Records from a collection:
·····

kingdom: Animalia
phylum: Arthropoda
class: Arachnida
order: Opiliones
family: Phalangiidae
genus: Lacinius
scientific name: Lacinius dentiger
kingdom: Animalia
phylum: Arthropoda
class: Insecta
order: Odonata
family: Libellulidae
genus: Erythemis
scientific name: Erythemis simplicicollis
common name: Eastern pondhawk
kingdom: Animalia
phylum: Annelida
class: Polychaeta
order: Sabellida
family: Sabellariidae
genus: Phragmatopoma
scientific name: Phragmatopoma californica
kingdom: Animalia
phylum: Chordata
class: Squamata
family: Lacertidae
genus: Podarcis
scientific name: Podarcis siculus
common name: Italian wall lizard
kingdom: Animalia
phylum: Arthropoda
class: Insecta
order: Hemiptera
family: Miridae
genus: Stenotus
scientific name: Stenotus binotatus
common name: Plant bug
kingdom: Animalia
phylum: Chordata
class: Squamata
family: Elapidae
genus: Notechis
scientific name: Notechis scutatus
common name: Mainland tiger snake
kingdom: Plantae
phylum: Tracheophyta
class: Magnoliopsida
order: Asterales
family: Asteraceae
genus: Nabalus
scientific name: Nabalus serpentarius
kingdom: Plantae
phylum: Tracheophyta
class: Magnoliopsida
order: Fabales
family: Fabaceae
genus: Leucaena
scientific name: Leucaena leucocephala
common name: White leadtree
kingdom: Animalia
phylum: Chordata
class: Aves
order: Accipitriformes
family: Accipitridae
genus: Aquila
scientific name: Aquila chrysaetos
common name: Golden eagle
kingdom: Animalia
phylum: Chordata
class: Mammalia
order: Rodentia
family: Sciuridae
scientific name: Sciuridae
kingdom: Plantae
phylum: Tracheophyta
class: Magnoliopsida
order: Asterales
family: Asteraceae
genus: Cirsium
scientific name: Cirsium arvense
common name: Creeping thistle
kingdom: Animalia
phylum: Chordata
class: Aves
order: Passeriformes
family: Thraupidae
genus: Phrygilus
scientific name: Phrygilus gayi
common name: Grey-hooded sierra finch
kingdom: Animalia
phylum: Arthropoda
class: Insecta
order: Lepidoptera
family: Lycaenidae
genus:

·····

GOAL: Render the lines of the material between the line containing "family: Miridae" and the line containing "scientific name: Nabalus serpentarius", inclusive, as a numbered list, leaving out any blank lines.

COMPLETED EXERCISE:
1. family: Miridae
2. genus: Stenotus
3. scientific name: Stenotus binotatus
4. common name: Plant bug
5. kingdom: Animalia
6. phylum: Chordata
7. class: Squamata
8. family: Elapidae
9. genus: Notechis
10. scientific name: Notechis scutatus
11. common name: Mainland tiger snake
12. kingdom: Plantae
13. phylum: Tracheophyta
14. class: Magnoliopsida
15. order: Asterales
16. family: Asteraceae
17. genus: Nabalus
18. scientific name: Nabalus serpentarius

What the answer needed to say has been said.